- _Work item_:
Somewhere below, one line contains "decisions and service" and a later line contains "business. Consumers are". Output those two lines and everything between them exactly, and nothing else.
Data section start
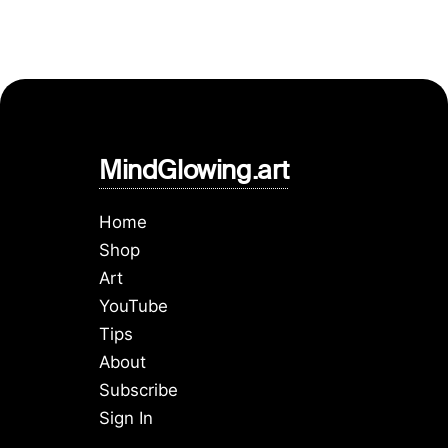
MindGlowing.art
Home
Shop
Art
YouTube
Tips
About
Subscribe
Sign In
Data section end
Data section start
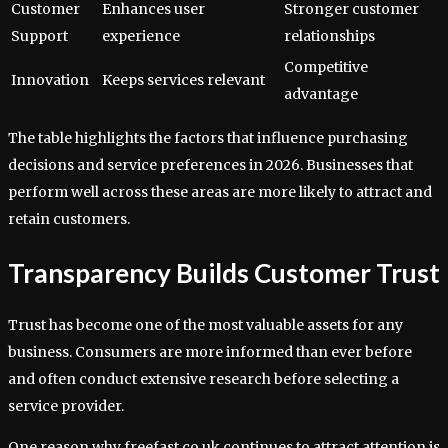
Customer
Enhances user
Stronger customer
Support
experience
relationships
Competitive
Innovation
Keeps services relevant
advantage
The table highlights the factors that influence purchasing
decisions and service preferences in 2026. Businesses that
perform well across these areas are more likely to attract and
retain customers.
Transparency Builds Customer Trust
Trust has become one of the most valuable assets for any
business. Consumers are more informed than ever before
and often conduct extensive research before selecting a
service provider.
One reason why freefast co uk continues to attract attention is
Data section end
Data section start
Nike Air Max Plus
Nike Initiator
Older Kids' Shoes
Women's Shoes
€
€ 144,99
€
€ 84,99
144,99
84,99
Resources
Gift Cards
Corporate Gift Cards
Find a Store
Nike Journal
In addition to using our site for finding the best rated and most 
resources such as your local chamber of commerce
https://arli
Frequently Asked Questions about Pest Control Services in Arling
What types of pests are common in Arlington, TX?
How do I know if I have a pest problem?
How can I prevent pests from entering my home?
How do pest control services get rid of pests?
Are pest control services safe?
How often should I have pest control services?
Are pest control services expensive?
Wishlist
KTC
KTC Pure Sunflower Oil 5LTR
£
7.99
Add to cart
Data section end
- _Result below_:
decisions and service preferences in 2026. Businesses that
perform well across these areas are more likely to attract and
retain customers.
Transparency Builds Customer Trust
Trust has become one of the most valuable assets for any
business. Consumers are more informed than ever before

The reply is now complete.